Кто-то другой решил позаботиться о части нашей жизни — телефонах. Со сменой старого значка пришло ощущение, что наше автовторжение прошло не столь уж незаметно. Зря полагали, что ночь и туман надежно спрячут две дымящиеся головы в искристо-белой карете современности. Кто-то так же чувствует чужую жизнь, как чужая жизнь почувствовала его. Кто-то дает знак, кто-то приветствует приход в его родной мир — непонятные послания свихнувшегося «Пионера» в виде мириада точек и палочек, моргающих, пропадающих и меняющих даже музыку. Она одну часть дороги звучала так, теперь — из тех же инструментов, через те же аккорды выплеснулась иначе.
Точка М. плавно изменилась и стала точкой П. Старое осталось далеко позади, новое разверзлось.
Туман закончился так же быстро, как начался. Видимо, он служил чем-то вроде границы. Отдельные облачка попадались и дальше: цепляющиеся за кроны, лежащие на камнях, бегающие по полям, вразвалочку переходящие зону смерти прямо под оскаленным тупорылым металлическим носом.
Давно не было видно людей, каждый встречный или обогнанный автомобиль ожидался с замиранием сердца. Он свидетельствовал о том, что одиночество и замкнутость — лишь реакция мозга на погружение в нечто перпендикулярное тому, к чему существовала привычка.
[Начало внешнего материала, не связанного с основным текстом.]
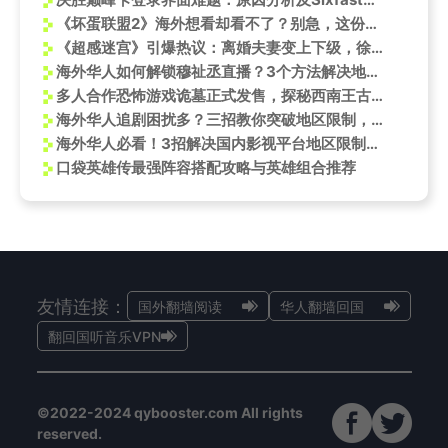
《坏蛋联盟2》海外想看却看不了？别急，这份海外观影指南帮你搞定！
《超感迷宫》引爆热议：离婚夫妻变上下级，徐靖之直呼“怎么都得听她的”！海外华人如何解锁观看？
海外华人如何解锁穆祉丞直播？3个方法解决地区限制烦恼
多人合作恐怖游戏诡墓正式发售，探秘西南王古墓！
海外华人追剧困扰多？三招教你突破地区限制，轻松观看《水龙吟》等热门剧集
海外华人必看！3招解决国内影视平台地区限制，英雄联盟14周年庆典不再错过
口袋英雄传最强阵容搭配攻略与英雄组合推荐
友情连接：
国外翻墙阅读
华人翻墙回国
翻回国听音乐VPN
©2022-2024 qybooster.com All rights
reserved.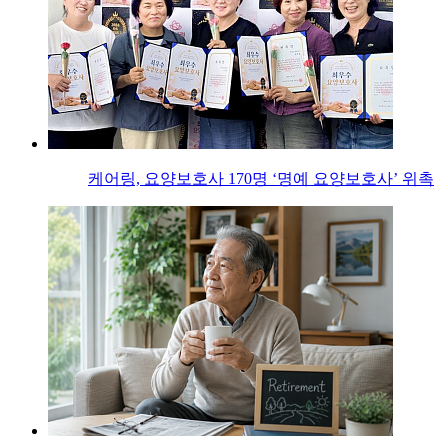
케어링, 요양보호사 170명 ‘명예 요양보호사’ 위촉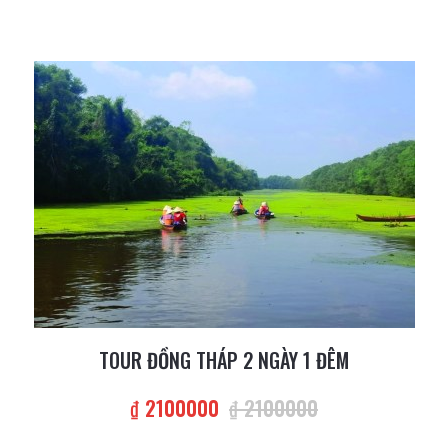
TOUR ĐỒNG THÁP 2 NGÀY 1 ĐÊM
₫ 2100000
₫ 2100000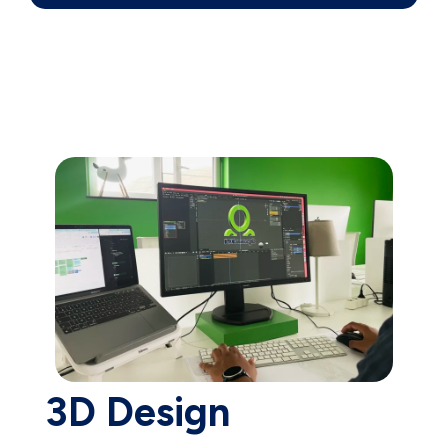
3D Design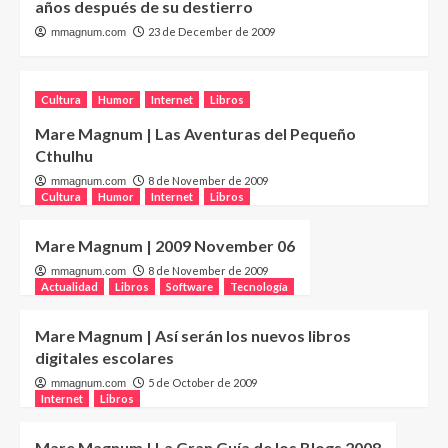
años después de su destierro
23 de December de 2009
mmagnum.com
Cultura
Humor
Internet
Libros
Mare Magnum | Las Aventuras del Pequeño
Cthulhu
8 de November de 2009
mmagnum.com
Cultura
Humor
Internet
Libros
Mare Magnum | 2009 November 06
8 de November de 2009
mmagnum.com
Actualidad
Libros
Software
Tecnología
Mare Magnum | Así serán los nuevos libros
digitales escolares
5 de October de 2009
mmagnum.com
Internet
Libros
Mare Magnum | La Gran Guía de los Blogs 2008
— Я думал, дорога будет лучше, — задумчиво глядя в ничто, что нарезалось фарами, заявил водИТель.
— Должна быть лучше, — пожал плечами штУРман. — Хотя я обычно поездом.
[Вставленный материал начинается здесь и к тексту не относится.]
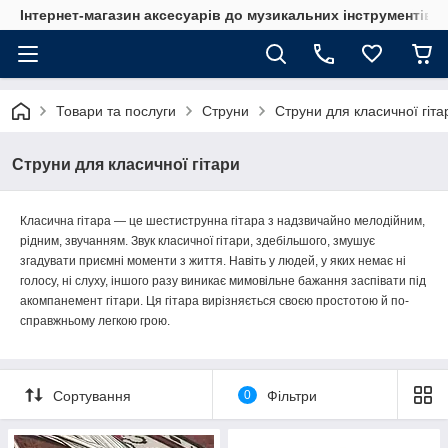
Інтернет-магазин аксесуарів до музикальних інструментів "
Товари та послуги
Струни
Струни для класичної гіта
Струни для класичної гітари
Класична гітара — це шестиструнна гітара з надзвичайно мелодійним,
рідним, звучанням. Звук класичної гітари, здебільшого, змушує
згадувати приємні моменти з життя. Навіть у людей, у яких немає ні
голосу, ні слуху, іншого разу виникає мимовільне бажання заспівати під
акомпанемент гітари. Ця гітара вирізняється своєю простотою й по-
справжньому легкою грою.
Сортування
0
Фільтри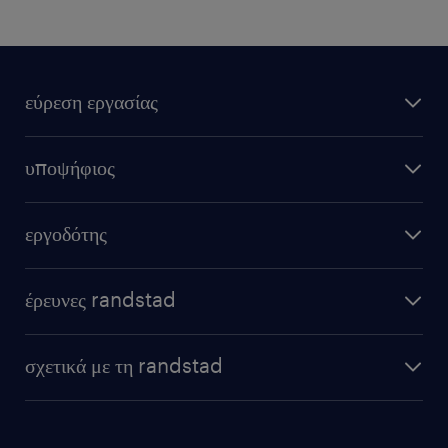
εύρεση εργασίας
υποψήφιος
εργοδότης
έρευνες randstad
σχετικά με τη randstad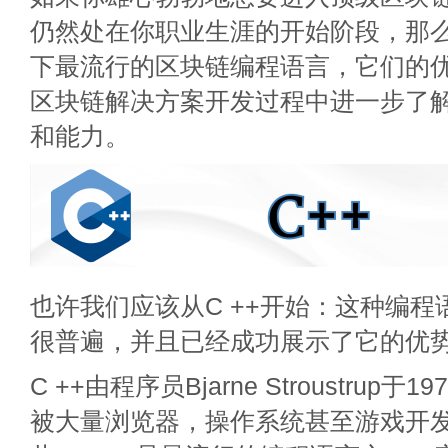
仍然处在你职业生涯的开始阶段，那
下最流行的区块链编程语言，它们的
区块链解决方案开发过程中进一步了
和能力。
也许我们应该从C ++开始：这种编
很普遍，并且已经成功展示了它的优
C ++由程序员Bjarne Stroustrup
被大量浏览器，操作系统甚至游戏开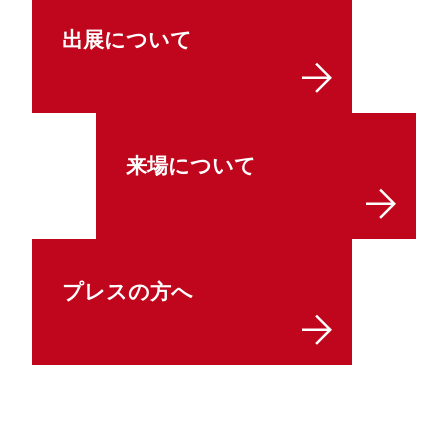
出展について
来場について
プレスの方へ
— Точно не используется, — словно не для кого констатировал Ит.
— А может, мы сбились с дороги? — предположил Ур. — Мы что-то так долго ехали, музыка играла, мысли разные, могли и проскочить не там. Сейчас движемся по направлению в другое место.
— Не должны, — посерьезнел Ит.
Они помолчали.
Было время, когда дорога утомила. Не хотелось вертеться и выяснять, когда хочется верить, что вокруг лишь напрасные страхи, дорога все та же, а расстояние сокращается.
Их связь с внешним миром вдруг сама собой переложилась на чужие плечи, словно к ним подключилась другая галактика. Это означало, что контакт со старой зоной потерян.
С неба смылась луна, туман принялся виться кольцами, протягивая арканные шлейфы. Нос машины то взлетал, то чуть опускался, отображая крутость пути, и проступала глянцевая темнота, что безуспешно вспахивалась световыми плугами. То ли проявилась злая ночь, то ли слева и справа ничего не было, но создалось ощущение, словно дорожная лента вместе с разметкой висит в воздухе, попробуй сбиться с пути — и падение будет вечно.
— А вообще, — вдруг произнес Ит, — я бы вышел ненадолго из машины.
— Кажется, дождь собирается, — поежился в окно Ур. — Пять утра, там, наверное, холодно.
— А мне хочется, — заявил Ит. — Нужно поесть, умыться, и вообще — не дурно бы поменяться местами. Я устал.
— Прости, — отозвался Ур. — Я в принципе готов. Зря только пил пиво.
— А что пиво?
— Как-никак две бутылки, — улыбнулся Ур. — Но это неважно, я готов.
— Хм…
Машина уклонилась чуть вправо, цепляя правой стороной громкоголосый гравий.
Автопутников затрясло, и через секунду машина остановилась. Щелкнули двери, и оба катапультировались в естественную природу, обдающую влажным утренним дыханием. Узкая красная полоска появилась далеко впереди у горизонта, обозначая скорый приход светлоголового солнца.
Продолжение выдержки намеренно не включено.